╭─ Text for analysis
# Keyboard not working properly



## Tekanne (Jan 30, 2011)

Hello guys, I'm having this problem that I've never seen before. I've done some research but I never found a similar problem. I got a _Microsoft Sidewinder X4 Keyboard_ with a USB port, which is normally working properly. The expection is when I'm having a LAN party, or even when I'm turning on my PS3 for some reason I cannot make sense of. This may not necessarly be the problem. Since it worked for a week until the 2 day LAN party, then working again for another week until another LAN party, I suspect the problem has something to do with it.

The problem itself is that the keyboard starts to turn itself off and on. Since the buttons are lightening up I can see they are blinking like 1-2 times a second. It makes half the buttons I press not respond. 

From there I can either plug it out and back in to make it work for a couple of minutes, or I can restart the computer to make it work properly for what i believe was a couple of hours. When I first bought it I didn't do anything with the old drivers. When I first got the problem, I installed the drivers that followed in the disc. I have also uninstalled the drivers and reinstalled them without success. 

Any help on this would be much appreciated.


----------



## Tekanne (Jan 30, 2011)

Update:It has happened to me all day now, no idea why. I'm not at a LAN party now so I can scrap that, just didn't find any edit button.


----------



## oscer1 (Jan 27, 2010)

hi Tekanne welcome to tsf,,

have you tried another keyboard? does it do same thing?


----------



## shotgn (Aug 10, 2008)

To add to *oscer1* advise..Have you tried that keyboard in another computer?


----------



## Tekanne (Jan 30, 2011)

Yes I've tried many keyboards. I have used three keyboards the last six months and all have worked. I also bought this keyboard a couple of weeks ago.

No, I have not tried using this keyboard on another computer.


----------



## oscer1 (Jan 27, 2010)

have you cleaned out your computer lately?


----------



## Tekanne (Jan 30, 2011)

No, it's a very long time since I last formatted now. I reguraly scan for spyware with an fairly outdated scanner.


----------



## oscer1 (Jan 27, 2010)

what i ment by cleaned out is blow out the pc with canned compressed air.


----------



## Tekanne (Jan 30, 2011)

oscer1 said:


> what i ment by cleaned out is blow out the pc with canned compressed air.
╰─
> **Required action 1**
Answer these questions from the keyboard thread, one line each, marked (a), (b), (c) to match:
(a) What keyboard does Tekanne have?
(b) How often do the keyboard's buttons blink when the problem occurs?
(c) What did oscer1 mean by cleaning out the computer?
> **Required action 2**
Summarize the keyboard thread in three sentences.
╭─ Given entries
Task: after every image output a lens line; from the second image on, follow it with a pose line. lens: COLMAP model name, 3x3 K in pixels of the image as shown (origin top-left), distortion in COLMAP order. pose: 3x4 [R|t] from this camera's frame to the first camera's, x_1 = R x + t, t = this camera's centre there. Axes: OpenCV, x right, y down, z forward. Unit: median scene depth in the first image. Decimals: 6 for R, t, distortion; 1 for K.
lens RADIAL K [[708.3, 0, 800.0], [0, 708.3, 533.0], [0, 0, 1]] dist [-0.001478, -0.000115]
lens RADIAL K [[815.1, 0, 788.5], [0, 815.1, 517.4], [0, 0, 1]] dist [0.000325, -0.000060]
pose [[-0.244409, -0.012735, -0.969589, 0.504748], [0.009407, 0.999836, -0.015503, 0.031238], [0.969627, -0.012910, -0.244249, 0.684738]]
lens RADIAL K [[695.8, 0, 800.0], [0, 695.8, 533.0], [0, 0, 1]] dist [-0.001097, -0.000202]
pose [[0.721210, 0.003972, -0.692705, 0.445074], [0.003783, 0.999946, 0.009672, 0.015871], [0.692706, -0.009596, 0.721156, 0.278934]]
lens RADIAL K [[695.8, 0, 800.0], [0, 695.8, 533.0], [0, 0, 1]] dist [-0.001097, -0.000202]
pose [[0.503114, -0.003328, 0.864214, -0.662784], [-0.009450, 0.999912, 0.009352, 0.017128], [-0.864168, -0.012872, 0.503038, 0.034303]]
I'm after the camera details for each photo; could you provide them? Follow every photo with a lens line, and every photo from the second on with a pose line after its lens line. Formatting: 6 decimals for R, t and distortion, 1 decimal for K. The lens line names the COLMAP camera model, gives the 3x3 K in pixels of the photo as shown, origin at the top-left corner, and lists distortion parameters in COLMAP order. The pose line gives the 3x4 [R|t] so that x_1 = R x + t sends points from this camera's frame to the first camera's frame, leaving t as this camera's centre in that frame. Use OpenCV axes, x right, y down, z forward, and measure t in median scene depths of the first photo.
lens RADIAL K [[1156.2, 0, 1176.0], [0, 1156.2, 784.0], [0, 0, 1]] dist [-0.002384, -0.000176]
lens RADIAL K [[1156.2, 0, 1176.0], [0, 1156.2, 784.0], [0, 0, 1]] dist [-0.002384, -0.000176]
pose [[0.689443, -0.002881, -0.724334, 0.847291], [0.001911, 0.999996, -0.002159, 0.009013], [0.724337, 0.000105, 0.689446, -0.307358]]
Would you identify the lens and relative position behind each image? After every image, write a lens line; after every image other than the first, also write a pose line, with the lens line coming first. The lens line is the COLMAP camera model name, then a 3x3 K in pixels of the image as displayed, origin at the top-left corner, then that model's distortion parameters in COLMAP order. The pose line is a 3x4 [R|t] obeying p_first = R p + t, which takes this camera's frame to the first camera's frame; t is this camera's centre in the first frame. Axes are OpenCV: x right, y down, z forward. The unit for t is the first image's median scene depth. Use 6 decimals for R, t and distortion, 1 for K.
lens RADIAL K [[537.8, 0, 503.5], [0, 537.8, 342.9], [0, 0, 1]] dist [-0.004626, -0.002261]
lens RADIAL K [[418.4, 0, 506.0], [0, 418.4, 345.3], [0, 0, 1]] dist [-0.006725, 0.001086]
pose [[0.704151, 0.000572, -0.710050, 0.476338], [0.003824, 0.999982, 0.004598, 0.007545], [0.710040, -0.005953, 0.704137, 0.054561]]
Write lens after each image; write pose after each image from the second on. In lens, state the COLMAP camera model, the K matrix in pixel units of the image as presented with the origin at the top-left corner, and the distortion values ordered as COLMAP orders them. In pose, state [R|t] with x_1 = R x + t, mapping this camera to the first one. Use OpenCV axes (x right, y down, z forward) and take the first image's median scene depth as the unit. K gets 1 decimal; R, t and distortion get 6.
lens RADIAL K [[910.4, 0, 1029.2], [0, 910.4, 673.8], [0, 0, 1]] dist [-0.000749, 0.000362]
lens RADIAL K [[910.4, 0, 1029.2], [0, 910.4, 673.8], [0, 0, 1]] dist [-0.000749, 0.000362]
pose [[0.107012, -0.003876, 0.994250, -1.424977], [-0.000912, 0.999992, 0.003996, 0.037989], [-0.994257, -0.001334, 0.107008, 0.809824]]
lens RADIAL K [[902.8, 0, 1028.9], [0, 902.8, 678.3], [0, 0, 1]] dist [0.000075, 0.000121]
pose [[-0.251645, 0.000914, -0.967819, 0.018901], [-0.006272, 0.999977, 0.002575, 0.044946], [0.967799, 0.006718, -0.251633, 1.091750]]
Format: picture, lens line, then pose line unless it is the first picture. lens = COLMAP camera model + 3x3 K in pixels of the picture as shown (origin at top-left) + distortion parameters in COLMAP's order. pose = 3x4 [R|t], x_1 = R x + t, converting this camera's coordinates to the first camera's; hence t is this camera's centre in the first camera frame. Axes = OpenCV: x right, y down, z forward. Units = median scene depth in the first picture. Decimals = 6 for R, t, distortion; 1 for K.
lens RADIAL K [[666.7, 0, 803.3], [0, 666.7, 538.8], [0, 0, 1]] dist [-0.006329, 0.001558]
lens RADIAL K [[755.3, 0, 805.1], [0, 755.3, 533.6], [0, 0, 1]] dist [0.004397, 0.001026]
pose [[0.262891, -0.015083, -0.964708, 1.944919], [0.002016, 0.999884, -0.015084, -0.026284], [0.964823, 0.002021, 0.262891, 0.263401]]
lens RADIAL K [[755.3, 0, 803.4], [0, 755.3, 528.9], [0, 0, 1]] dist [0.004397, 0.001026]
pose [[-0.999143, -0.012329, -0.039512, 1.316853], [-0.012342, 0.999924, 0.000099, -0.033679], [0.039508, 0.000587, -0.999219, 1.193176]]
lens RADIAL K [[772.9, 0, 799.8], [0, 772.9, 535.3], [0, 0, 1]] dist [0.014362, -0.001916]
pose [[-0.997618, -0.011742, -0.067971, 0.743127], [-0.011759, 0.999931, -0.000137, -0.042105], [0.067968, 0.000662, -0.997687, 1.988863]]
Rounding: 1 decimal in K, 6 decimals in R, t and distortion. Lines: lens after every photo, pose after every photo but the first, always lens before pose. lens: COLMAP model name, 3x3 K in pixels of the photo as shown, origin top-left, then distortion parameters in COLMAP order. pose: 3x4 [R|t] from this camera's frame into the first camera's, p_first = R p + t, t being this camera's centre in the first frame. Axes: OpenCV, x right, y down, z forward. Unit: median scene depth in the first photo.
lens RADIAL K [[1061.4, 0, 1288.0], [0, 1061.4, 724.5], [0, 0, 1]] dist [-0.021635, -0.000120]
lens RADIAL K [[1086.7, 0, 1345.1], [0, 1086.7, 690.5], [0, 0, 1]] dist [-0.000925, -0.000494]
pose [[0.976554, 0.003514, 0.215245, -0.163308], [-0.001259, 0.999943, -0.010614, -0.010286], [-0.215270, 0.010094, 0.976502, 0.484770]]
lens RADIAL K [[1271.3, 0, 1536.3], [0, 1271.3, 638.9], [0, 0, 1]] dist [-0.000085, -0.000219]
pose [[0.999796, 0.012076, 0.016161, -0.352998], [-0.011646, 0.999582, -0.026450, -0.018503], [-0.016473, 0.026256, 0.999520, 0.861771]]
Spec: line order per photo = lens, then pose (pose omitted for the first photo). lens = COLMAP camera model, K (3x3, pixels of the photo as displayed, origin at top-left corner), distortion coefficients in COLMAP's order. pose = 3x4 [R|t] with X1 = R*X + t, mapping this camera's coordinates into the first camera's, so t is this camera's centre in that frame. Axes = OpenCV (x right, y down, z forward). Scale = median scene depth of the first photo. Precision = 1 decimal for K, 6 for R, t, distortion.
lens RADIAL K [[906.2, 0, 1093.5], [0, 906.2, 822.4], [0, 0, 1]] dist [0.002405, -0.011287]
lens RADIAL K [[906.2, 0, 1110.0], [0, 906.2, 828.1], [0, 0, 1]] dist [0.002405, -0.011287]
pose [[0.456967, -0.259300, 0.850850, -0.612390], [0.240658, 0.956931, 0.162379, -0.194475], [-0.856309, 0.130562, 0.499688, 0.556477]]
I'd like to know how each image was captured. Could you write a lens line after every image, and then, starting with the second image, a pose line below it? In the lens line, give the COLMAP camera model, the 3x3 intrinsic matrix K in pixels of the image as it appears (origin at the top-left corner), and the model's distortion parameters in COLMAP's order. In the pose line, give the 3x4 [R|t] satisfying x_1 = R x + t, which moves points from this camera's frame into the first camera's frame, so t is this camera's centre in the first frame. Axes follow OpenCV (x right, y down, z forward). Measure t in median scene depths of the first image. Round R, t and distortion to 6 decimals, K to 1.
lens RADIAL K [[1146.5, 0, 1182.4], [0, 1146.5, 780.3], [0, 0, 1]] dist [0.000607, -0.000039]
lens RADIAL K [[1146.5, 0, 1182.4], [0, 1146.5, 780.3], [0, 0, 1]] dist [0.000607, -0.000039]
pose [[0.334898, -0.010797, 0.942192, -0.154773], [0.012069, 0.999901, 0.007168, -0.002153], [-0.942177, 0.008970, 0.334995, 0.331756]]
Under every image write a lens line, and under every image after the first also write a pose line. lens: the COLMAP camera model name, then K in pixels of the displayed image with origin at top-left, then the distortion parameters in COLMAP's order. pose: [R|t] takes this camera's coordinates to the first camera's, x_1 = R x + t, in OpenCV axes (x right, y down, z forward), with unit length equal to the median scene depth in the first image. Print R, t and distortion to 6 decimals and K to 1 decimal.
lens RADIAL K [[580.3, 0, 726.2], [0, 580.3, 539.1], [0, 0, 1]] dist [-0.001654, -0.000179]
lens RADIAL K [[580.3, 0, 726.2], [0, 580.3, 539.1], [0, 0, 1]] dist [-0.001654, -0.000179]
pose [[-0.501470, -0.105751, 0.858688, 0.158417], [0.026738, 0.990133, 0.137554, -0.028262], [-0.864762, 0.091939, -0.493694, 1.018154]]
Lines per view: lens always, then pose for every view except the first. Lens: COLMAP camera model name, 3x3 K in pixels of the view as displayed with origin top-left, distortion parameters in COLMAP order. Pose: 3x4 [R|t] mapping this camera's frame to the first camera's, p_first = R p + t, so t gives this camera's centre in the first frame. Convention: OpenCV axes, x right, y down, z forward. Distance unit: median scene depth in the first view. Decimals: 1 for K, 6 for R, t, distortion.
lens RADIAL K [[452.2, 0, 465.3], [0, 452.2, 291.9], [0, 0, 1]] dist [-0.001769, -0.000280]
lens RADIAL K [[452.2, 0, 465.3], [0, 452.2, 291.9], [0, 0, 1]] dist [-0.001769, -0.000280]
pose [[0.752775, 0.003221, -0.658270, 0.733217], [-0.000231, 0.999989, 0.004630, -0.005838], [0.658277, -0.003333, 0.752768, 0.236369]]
╰─
> **Result 1**
(a) A Microsoft Sidewinder X4 Keyboard with a USB port.
(b) About 1–2 times a second.
(c) Blowing out the PC with canned compressed air.

> **Result 2**
Tekanne's Microsoft Sidewinder X4 USB keyboard keeps turning itself off and on, blinking 1–2 times a second, so half the keys pressed don't respond. Unplugging it and plugging it back in restores it for a couple of minutes, and restarting the computer restores it for a few hours, but installing, uninstalling and reinstalling the drivers did not help. Tekanne said other keyboards had worked and that this one had not been tried on another computer, and oscer1 explained that cleaning out the PC meant blowing it out with canned compressed air.